===== Data excerpts =====
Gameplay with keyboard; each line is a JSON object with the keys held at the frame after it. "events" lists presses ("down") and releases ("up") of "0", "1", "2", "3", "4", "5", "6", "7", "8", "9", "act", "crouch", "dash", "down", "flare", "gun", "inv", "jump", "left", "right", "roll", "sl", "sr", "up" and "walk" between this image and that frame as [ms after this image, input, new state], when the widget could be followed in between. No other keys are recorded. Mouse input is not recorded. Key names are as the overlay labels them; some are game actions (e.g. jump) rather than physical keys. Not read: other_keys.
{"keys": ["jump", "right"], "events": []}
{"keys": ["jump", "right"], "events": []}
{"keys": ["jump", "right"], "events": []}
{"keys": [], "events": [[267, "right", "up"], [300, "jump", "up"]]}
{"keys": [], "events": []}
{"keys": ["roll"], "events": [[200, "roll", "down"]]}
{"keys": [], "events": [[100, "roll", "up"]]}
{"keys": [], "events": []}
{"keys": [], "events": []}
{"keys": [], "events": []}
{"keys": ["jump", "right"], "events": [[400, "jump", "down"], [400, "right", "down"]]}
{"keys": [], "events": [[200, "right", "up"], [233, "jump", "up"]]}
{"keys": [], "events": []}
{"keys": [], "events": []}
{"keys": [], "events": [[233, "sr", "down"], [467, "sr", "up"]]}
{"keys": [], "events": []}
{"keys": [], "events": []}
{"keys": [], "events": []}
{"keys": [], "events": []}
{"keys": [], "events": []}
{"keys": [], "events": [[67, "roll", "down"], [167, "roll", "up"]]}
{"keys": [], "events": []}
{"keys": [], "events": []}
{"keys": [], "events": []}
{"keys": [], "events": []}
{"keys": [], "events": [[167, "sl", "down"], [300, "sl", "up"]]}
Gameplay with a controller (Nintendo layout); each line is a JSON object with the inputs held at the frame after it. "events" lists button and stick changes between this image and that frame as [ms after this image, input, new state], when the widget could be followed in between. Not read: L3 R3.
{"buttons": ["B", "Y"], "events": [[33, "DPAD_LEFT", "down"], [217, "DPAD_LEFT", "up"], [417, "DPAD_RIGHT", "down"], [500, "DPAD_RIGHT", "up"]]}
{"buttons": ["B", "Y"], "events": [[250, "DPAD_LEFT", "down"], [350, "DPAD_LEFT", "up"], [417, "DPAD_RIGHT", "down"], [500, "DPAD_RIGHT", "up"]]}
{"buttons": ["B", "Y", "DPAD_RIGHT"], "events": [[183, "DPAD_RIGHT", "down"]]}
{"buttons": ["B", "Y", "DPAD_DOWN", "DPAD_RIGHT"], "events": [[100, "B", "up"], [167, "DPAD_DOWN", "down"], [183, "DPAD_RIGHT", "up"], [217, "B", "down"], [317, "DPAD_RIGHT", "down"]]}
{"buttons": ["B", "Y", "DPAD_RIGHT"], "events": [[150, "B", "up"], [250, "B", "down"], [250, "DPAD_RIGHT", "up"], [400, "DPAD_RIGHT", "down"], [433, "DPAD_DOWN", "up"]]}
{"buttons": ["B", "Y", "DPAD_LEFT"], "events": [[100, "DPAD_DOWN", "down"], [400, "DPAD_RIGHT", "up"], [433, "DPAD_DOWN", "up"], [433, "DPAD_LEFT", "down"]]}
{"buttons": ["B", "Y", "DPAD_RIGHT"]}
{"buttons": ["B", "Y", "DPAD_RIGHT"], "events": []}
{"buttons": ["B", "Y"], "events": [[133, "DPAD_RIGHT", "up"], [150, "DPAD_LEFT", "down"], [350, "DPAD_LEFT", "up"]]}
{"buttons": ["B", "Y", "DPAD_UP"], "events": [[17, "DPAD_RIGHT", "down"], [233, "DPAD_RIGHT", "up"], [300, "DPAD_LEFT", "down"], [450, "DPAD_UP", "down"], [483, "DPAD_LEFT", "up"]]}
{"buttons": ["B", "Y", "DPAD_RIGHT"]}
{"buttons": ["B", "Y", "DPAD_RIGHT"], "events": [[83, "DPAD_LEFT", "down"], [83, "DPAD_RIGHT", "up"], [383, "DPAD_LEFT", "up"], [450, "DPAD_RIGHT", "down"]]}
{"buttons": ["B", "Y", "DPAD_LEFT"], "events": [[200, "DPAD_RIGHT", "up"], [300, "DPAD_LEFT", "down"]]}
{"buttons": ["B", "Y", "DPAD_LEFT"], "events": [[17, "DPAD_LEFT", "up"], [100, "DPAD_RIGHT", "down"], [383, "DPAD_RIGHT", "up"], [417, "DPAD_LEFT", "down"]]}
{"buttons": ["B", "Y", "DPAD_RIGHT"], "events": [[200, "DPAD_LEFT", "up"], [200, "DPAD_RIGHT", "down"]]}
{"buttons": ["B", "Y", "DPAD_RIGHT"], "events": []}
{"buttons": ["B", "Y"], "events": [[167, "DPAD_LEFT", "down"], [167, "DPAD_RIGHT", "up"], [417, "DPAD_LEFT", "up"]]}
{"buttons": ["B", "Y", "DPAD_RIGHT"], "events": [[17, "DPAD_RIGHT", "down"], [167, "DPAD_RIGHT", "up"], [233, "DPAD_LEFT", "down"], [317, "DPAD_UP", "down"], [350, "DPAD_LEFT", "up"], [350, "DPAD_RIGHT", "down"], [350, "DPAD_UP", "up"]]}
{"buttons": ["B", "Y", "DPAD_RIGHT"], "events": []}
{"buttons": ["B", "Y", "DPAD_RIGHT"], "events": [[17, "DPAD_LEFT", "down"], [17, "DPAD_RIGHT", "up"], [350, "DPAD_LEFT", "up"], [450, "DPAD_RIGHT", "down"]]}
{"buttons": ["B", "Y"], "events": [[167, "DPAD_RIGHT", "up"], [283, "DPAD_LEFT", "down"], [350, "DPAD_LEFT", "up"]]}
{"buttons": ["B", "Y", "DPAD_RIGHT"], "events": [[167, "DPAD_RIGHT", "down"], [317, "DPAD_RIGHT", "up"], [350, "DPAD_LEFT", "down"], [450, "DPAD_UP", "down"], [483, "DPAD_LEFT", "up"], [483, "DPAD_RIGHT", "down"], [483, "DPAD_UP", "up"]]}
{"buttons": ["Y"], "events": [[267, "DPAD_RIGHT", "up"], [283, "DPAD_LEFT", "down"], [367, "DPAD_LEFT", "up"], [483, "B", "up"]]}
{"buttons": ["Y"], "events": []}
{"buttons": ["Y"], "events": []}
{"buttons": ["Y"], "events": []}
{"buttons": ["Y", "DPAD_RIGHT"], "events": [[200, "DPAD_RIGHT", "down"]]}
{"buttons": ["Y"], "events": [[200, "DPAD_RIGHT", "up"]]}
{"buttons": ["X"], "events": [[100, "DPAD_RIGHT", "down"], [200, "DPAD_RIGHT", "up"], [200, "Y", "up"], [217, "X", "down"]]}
=====
Exactly as shown above, return every record.

- Your response:
Gameplay with keyboard; each line is a JSON object with the keys held at the frame after it. "events" lists presses ("down") and releases ("up") of "0", "1", "2", "3", "4", "5", "6", "7", "8", "9", "act", "crouch", "dash", "down", "flare", "gun", "inv", "jump", "left", "right", "roll", "sl", "sr", "up" and "walk" between this image and that frame as [ms after this image, input, new state], when the widget could be followed in between. No other keys are recorded. Mouse input is not recorded. Key names are as the overlay labels them; some are game actions (e.g. jump) rather than physical keys. Not read: other_keys.
{"keys": ["jump", "right"], "events": []}
{"keys": ["jump", "right"], "events": []}
{"keys": ["jump", "right"], "events": []}
{"keys": [], "events": [[267, "right", "up"], [300, "jump", "up"]]}
{"keys": [], "events": []}
{"keys": ["roll"], "events": [[200, "roll", "down"]]}
{"keys": [], "events": [[100, "roll", "up"]]}
{"keys": [], "events": []}
{"keys": [], "events": []}
{"keys": [], "events": []}
{"keys": ["jump", "right"], "events": [[400, "jump", "down"], [400, "right", "down"]]}
{"keys": [], "events": [[200, "right", "up"], [233, "jump", "up"]]}
{"keys": [], "events": []}
{"keys": [], "events": []}
{"keys": [], "events": [[233, "sr", "down"], [467, "sr", "up"]]}
{"keys": [], "events": []}
{"keys": [], "events": []}
{"keys": [], "events": []}
{"keys": [], "events": []}
{"keys": [], "events": []}
{"keys": [], "events": [[67, "roll", "down"], [167, "roll", "up"]]}
{"keys": [], "events": []}
{"keys": [], "events": []}
{"keys": [], "events": []}
{"keys": [], "events": []}
{"keys": [], "events": [[167, "sl", "down"], [300, "sl", "up"]]}
Gameplay with a controller (Nintendo layout); each line is a JSON object with the inputs held at the frame after it. "events" lists button and stick changes between this image and that frame as [ms after this image, input, new state], when the widget could be followed in between. Not read: L3 R3.
{"buttons": ["B", "Y"], "events": [[33, "DPAD_LEFT", "down"], [217, "DPAD_LEFT", "up"], [417, "DPAD_RIGHT", "down"], [500, "DPAD_RIGHT", "up"]]}
{"buttons": ["B", "Y"], "events": [[250, "DPAD_LEFT", "down"], [350, "DPAD_LEFT", "up"], [417, "DPAD_RIGHT", "down"], [500, "DPAD_RIGHT", "up"]]}
{"buttons": ["B", "Y", "DPAD_RIGHT"], "events": [[183, "DPAD_RIGHT", "down"]]}
{"buttons": ["B", "Y", "DPAD_DOWN", "DPAD_RIGHT"], "events": [[100, "B", "up"], [167, "DPAD_DOWN", "down"], [183, "DPAD_RIGHT", "up"], [217, "B", "down"], [317, "DPAD_RIGHT", "down"]]}
{"buttons": ["B", "Y", "DPAD_RIGHT"], "events": [[150, "B", "up"], [250, "B", "down"], [250, "DPAD_RIGHT", "up"], [400, "DPAD_RIGHT", "down"], [433, "DPAD_DOWN", "up"]]}
{"buttons": ["B", "Y", "DPAD_LEFT"], "events": [[100, "DPAD_DOWN", "down"], [400, "DPAD_RIGHT", "up"], [433, "DPAD_DOWN", "up"], [433, "DPAD_LEFT", "down"]]}
{"buttons": ["B", "Y", "DPAD_RIGHT"]}
{"buttons": ["B", "Y", "DPAD_RIGHT"], "events": []}
{"buttons": ["B", "Y"], "events": [[133, "DPAD_RIGHT", "up"], [150, "DPAD_LEFT", "down"], [350, "DPAD_LEFT", "up"]]}
{"buttons": ["B", "Y", "DPAD_UP"], "events": [[17, "DPAD_RIGHT", "down"], [233, "DPAD_RIGHT", "up"], [300, "DPAD_LEFT", "down"], [450, "DPAD_UP", "down"], [483, "DPAD_LEFT", "up"]]}
{"buttons": ["B", "Y", "DPAD_RIGHT"]}
{"buttons": ["B", "Y", "DPAD_RIGHT"], "events": [[83, "DPAD_LEFT", "down"], [83, "DPAD_RIGHT", "up"], [383, "DPAD_LEFT", "up"], [450, "DPAD_RIGHT", "down"]]}
{"buttons": ["B", "Y", "DPAD_LEFT"], "events": [[200, "DPAD_RIGHT", "up"], [300, "DPAD_LEFT", "down"]]}
{"buttons": ["B", "Y", "DPAD_LEFT"], "events": [[17, "DPAD_LEFT", "up"], [100, "DPAD_RIGHT", "down"], [383, "DPAD_RIGHT", "up"], [417, "DPAD_LEFT", "down"]]}
{"buttons": ["B", "Y", "DPAD_RIGHT"], "events": [[200, "DPAD_LEFT", "up"], [200, "DPAD_RIGHT", "down"]]}
{"buttons": ["B", "Y", "DPAD_RIGHT"], "events": []}
{"buttons": ["B", "Y"], "events": [[167, "DPAD_LEFT", "down"], [167, "DPAD_RIGHT", "up"], [417, "DPAD_LEFT", "up"]]}
{"buttons": ["B", "Y", "DPAD_RIGHT"], "events": [[17, "DPAD_RIGHT", "down"], [167, "DPAD_RIGHT", "up"], [233, "DPAD_LEFT", "down"], [317, "DPAD_UP", "down"], [350, "DPAD_LEFT", "up"], [350, "DPAD_RIGHT", "down"], [350, "DPAD_UP", "up"]]}
{"buttons": ["B", "Y", "DPAD_RIGHT"], "events": []}
{"buttons": ["B", "Y", "DPAD_RIGHT"], "events": [[17, "DPAD_LEFT", "down"], [17, "DPAD_RIGHT", "up"], [350, "DPAD_LEFT", "up"], [450, "DPAD_RIGHT", "down"]]}
{"buttons": ["B", "Y"], "events": [[167, "DPAD_RIGHT", "up"], [283, "DPAD_LEFT", "down"], [350, "DPAD_LEFT", "up"]]}
{"buttons": ["B", "Y", "DPAD_RIGHT"], "events": [[167, "DPAD_RIGHT", "down"], [317, "DPAD_RIGHT", "up"], [350, "DPAD_LEFT", "down"], [450, "DPAD_UP", "down"], [483, "DPAD_LEFT", "up"], [483, "DPAD_RIGHT", "down"], [483, "DPAD_UP", "up"]]}
{"buttons": ["Y"], "events": [[267, "DPAD_RIGHT", "up"], [283, "DPAD_LEFT", "down"], [367, "DPAD_LEFT", "up"], [483, "B", "up"]]}
{"buttons": ["Y"], "events": []}
{"buttons": ["Y"], "events": []}
{"buttons": ["Y"], "events": []}
{"buttons": ["Y", "DPAD_RIGHT"], "events": [[200, "DPAD_RIGHT", "down"]]}
{"buttons": ["Y"], "events": [[200, "DPAD_RIGHT", "up"]]}
{"buttons": ["X"], "events": [[100, "DPAD_RIGHT", "down"], [200, "DPAD_RIGHT", "up"], [200, "Y", "up"], [217, "X", "down"]]}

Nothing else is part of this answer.